- **What you will do**:
A copy is needed of each line in the records that has the word "input".

- **Data for review**:
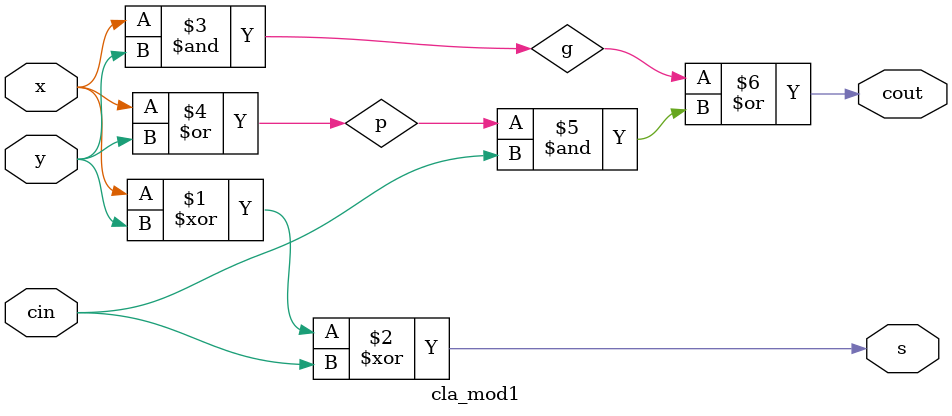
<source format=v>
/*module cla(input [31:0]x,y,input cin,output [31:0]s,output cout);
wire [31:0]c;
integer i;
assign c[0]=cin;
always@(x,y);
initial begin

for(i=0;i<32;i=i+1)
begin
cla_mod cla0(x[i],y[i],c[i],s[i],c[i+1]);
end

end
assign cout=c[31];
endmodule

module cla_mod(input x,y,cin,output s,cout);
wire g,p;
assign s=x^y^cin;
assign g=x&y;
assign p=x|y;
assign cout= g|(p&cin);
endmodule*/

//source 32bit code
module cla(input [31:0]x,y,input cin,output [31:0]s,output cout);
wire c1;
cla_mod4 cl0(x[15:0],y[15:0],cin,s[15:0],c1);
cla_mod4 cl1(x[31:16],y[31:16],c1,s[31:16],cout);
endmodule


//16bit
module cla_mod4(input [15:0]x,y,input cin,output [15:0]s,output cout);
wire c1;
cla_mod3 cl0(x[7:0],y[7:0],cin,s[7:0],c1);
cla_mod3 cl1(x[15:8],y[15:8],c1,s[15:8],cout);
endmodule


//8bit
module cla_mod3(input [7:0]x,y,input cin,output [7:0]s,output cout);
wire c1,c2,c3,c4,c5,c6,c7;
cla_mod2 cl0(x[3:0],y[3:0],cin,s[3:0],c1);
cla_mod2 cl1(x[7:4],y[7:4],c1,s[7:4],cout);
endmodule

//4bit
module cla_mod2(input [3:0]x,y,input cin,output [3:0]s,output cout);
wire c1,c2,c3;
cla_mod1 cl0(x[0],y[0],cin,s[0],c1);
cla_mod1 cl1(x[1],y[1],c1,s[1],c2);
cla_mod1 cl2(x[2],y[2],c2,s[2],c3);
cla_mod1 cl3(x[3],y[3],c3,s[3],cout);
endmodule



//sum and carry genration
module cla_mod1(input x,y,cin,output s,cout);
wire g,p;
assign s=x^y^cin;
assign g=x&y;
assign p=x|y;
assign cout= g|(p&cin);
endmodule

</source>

- **Task solution**:
/*module cla(input [31:0]x,y,input cin,output [31:0]s,output cout);
module cla_mod(input x,y,cin,output s,cout);
module cla(input [31:0]x,y,input cin,output [31:0]s,output cout);
module cla_mod4(input [15:0]x,y,input cin,output [15:0]s,output cout);
module cla_mod3(input [7:0]x,y,input cin,output [7:0]s,output cout);
module cla_mod2(input [3:0]x,y,input cin,output [3:0]s,output cout);
module cla_mod1(input x,y,cin,output s,cout);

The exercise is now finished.